People my age will talk about things like riding in the back of a pickup truck or a station wagon, and joke about how they survived those "dangerous" things. Of course, it is easier to consider those actions safe when the people to whom it was unsafe are not alive to debate how dangerous they truly were. It is only that we survived doing something that dangerous that skews our perspective into the thought it was safe. It has the integrity of someone who survived being shot, or shot at, putting forth that it is somehow safe to be shot or shot at.

My parents considered the days of their youth as the good old days. Neighbors helped each other, families took care of older and younger generations, and the chores they did helped build their character. They had nothing to fear, except, possibly, Hitler overrunning Europe, Japan attacking American shores, and getting polio or cholera. However, they survived those days, and those who didn’t survive those days were not alive to debate them on the safety or danger of the days of their youth.

The danger of the present days lies not so much in these days being more dangerous than when people in my age group had nothing to fear, except, possibly, the Cold War in the atomic age, race riots, and small pox and rubella. It lies more in us not yet having survived these present days.

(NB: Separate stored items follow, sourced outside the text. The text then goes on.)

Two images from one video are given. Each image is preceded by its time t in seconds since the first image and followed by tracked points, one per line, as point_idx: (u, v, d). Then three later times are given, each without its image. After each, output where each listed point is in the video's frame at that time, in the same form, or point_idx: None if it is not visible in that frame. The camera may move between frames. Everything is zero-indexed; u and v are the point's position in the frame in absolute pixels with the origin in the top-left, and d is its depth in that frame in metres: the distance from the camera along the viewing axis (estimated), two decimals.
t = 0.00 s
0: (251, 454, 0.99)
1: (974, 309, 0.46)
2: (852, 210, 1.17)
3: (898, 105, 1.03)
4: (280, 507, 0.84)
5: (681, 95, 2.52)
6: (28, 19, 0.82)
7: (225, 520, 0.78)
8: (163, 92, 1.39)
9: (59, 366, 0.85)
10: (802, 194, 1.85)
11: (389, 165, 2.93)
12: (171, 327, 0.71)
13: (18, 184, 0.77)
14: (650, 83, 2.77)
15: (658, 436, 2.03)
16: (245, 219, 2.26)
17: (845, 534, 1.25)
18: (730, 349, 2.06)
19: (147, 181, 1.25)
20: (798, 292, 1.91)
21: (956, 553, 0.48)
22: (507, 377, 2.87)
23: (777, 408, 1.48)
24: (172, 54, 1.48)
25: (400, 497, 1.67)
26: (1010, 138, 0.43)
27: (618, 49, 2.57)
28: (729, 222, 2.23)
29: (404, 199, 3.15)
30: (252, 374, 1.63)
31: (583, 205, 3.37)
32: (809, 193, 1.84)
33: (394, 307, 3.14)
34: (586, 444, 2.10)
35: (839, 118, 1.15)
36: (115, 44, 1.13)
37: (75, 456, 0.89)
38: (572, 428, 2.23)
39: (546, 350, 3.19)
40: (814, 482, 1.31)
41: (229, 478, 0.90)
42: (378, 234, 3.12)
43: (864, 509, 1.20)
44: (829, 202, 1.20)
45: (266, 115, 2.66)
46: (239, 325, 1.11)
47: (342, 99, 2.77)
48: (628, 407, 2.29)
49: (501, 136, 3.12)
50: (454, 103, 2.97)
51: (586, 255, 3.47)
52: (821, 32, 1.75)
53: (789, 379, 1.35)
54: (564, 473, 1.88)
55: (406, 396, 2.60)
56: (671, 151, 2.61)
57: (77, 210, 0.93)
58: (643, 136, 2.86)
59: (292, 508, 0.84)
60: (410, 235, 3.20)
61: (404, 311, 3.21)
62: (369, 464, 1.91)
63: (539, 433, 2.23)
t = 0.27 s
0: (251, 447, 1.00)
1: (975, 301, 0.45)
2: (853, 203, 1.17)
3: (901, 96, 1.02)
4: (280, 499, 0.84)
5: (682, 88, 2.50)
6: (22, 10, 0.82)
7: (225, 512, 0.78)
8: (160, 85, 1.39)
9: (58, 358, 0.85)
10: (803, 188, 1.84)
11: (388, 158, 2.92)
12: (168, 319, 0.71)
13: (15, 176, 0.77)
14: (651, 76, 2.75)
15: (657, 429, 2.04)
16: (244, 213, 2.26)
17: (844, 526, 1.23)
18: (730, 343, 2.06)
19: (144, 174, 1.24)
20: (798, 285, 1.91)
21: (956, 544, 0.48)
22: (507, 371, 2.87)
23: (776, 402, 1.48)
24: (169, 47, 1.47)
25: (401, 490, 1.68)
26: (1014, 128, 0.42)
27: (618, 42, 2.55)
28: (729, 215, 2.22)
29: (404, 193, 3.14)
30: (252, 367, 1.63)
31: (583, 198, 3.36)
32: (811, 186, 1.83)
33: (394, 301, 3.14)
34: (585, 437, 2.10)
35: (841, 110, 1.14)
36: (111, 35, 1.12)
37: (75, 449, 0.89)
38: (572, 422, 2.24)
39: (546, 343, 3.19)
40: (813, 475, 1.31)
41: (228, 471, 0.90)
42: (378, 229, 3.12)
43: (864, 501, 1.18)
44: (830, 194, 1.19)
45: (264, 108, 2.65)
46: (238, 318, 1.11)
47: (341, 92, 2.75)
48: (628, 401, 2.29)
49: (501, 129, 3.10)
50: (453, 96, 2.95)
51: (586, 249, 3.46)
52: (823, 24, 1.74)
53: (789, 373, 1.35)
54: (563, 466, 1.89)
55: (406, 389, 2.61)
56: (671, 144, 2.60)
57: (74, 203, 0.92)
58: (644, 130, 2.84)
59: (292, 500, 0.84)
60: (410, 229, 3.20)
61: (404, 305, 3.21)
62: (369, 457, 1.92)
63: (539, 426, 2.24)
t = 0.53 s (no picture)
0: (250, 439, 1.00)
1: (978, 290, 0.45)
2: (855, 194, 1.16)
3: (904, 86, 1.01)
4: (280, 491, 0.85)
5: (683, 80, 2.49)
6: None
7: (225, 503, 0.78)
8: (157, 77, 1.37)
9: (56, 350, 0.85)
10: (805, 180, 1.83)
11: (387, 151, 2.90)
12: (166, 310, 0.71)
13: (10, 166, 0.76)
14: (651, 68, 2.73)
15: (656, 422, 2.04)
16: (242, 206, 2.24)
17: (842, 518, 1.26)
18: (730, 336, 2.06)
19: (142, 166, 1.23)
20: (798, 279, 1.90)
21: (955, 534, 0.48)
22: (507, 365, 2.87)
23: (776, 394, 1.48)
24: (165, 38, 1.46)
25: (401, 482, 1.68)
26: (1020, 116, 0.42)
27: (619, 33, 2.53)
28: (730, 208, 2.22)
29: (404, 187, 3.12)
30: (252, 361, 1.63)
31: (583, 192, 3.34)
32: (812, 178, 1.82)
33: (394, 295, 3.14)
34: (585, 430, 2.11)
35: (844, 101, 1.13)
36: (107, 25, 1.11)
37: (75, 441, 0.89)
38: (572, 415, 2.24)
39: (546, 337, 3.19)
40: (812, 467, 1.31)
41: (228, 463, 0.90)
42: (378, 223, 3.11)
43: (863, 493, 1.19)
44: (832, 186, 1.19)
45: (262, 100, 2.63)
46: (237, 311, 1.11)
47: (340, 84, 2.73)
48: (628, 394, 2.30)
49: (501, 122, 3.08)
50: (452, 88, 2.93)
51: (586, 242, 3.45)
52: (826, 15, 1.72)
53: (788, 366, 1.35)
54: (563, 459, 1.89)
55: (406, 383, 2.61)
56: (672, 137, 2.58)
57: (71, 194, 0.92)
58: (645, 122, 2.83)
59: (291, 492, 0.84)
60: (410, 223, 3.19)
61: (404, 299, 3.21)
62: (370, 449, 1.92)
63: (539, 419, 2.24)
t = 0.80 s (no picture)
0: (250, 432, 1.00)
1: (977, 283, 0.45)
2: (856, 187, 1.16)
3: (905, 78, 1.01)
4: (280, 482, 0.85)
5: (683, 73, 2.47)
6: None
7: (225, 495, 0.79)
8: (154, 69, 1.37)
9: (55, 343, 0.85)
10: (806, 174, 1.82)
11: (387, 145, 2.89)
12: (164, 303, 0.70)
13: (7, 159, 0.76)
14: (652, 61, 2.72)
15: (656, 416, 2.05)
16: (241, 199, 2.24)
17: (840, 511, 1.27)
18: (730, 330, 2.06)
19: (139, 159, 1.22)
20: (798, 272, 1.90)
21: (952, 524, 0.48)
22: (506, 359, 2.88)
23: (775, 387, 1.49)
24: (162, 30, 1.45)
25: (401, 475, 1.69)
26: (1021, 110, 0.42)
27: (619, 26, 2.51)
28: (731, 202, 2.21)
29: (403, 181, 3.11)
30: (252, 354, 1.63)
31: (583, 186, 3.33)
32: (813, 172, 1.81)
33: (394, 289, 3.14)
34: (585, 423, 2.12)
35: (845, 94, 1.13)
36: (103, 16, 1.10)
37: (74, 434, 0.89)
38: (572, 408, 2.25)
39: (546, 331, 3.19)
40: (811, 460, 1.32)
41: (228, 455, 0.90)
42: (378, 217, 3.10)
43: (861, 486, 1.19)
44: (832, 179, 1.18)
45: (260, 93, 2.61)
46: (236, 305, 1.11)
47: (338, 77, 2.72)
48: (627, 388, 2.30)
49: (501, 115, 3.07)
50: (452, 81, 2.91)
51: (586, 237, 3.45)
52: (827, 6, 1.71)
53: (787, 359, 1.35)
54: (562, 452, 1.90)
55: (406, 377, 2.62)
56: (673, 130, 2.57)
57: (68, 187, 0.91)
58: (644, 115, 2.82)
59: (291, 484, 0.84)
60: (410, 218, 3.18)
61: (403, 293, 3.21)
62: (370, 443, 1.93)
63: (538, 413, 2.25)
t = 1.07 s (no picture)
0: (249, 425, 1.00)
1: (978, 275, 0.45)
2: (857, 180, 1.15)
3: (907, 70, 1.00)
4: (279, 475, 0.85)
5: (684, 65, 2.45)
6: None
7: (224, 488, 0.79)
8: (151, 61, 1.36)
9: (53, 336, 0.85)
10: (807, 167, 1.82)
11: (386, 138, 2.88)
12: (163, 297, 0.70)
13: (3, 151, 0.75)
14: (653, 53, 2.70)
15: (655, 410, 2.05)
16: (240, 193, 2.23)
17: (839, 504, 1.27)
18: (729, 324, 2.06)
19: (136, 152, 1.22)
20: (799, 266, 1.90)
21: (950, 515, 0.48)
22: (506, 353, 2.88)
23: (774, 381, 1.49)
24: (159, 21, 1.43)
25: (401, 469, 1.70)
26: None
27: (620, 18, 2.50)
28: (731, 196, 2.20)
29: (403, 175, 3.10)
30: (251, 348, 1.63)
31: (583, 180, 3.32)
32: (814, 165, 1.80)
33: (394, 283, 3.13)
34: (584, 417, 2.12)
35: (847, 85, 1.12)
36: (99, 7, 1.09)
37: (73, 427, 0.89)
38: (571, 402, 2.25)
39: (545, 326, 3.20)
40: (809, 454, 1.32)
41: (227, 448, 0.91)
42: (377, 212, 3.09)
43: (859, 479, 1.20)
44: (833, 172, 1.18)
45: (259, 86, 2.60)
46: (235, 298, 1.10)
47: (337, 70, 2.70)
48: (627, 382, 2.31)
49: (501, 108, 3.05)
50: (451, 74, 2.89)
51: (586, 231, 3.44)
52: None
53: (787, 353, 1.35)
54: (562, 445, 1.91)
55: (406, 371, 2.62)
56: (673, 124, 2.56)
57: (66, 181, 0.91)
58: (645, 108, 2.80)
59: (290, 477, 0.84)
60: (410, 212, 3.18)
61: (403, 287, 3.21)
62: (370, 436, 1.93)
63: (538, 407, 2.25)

For those who survive these days, they will become the good old days. The idea that these days eventually will be the good old days to those who survive them will be enhanced by the absence of those who do not survive these days being unable to debate them on the safety or danger of these days.

There is nothing necessarily harmful in remembering the days of my youth as the good old days. After all, those were the days when we could gather as a family in front of the TV set to watch Walter Cronkite tell us about political assassinations, the body count from Vietnam for the day, or the beatings of those involved in protests over civil rights, while we waited for Gilligan’s Island to air.

Ultimately, the proof of the safety of those days is we all survived those days, with the exception, of course, of those who didn’t - and those people are silent about their perspectives of the safety or danger of those days because of their unnoticeable absence.